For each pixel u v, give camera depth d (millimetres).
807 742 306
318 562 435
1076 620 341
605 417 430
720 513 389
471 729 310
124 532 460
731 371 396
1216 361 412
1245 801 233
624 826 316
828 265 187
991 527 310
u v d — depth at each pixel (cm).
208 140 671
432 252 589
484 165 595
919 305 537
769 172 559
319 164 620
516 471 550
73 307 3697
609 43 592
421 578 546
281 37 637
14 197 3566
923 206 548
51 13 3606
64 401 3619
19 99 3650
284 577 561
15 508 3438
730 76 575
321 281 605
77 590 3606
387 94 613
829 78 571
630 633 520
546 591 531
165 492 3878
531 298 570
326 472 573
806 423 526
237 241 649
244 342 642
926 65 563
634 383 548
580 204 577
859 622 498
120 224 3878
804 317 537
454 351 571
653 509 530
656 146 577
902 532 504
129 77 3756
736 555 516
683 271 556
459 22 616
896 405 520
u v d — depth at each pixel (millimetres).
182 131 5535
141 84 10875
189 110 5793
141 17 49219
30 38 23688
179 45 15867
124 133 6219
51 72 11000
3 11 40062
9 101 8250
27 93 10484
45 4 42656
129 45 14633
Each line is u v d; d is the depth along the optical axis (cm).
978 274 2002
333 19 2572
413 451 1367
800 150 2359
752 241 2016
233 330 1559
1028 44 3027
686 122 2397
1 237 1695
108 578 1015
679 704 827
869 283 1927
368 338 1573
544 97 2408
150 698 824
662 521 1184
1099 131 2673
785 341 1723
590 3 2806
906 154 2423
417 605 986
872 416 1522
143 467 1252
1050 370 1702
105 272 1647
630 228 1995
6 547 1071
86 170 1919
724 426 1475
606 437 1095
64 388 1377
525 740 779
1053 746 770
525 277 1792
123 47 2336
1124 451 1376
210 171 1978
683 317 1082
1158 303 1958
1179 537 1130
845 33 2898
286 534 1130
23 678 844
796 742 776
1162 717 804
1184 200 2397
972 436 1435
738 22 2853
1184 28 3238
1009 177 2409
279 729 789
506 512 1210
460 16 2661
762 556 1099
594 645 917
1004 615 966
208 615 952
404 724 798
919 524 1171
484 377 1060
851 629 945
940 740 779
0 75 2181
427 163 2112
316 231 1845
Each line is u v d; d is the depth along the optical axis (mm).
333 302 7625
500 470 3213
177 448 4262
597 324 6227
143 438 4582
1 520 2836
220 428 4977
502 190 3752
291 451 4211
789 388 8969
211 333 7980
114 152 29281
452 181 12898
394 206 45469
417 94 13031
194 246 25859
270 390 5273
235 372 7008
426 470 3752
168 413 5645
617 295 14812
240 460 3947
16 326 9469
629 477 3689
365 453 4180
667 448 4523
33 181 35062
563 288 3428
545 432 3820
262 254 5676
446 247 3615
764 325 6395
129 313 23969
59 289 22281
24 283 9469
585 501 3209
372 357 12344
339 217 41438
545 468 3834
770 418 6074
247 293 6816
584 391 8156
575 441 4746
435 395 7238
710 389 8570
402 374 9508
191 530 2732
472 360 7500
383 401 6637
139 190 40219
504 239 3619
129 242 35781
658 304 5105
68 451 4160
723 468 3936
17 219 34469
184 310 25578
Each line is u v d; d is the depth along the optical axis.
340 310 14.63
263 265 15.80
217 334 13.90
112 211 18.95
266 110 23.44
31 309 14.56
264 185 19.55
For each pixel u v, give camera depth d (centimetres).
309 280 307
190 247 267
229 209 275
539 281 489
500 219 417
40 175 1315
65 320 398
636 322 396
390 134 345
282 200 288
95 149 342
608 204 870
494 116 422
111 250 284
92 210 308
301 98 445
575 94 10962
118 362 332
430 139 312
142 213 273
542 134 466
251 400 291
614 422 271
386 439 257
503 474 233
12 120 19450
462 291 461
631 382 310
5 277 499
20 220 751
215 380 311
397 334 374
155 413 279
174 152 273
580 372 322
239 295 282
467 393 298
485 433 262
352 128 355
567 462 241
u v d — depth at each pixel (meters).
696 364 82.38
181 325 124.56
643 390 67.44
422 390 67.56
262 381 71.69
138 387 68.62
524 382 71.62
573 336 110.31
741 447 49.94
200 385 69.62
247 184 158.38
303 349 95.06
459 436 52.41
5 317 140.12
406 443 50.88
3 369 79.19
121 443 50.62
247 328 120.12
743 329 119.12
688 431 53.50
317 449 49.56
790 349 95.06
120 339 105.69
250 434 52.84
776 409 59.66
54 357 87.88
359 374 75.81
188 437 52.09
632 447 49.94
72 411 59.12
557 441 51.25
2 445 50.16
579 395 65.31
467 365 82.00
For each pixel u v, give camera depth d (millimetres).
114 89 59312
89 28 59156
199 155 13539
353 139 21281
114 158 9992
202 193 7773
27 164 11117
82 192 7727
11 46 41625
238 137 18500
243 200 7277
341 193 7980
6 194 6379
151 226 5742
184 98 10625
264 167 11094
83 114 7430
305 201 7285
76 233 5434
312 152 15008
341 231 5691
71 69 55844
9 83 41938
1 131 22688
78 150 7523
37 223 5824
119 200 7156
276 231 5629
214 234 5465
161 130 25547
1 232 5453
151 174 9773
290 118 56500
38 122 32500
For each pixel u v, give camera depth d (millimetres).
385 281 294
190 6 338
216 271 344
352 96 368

☆ ☆ ☆ ☆ ☆

▶ [Required action]
Above are the records; repeat exactly the lines from the one holding "30 38 23688" down to the one holding "1028 44 3027", end lines included.

▶ [Task answer]
30 38 23688
179 45 15867
124 133 6219
51 72 11000
3 11 40062
9 101 8250
27 93 10484
45 4 42656
129 45 14633
Each line is u v d; d is the depth along the optical axis (cm).
978 274 2002
333 19 2572
413 451 1367
800 150 2359
752 241 2016
233 330 1559
1028 44 3027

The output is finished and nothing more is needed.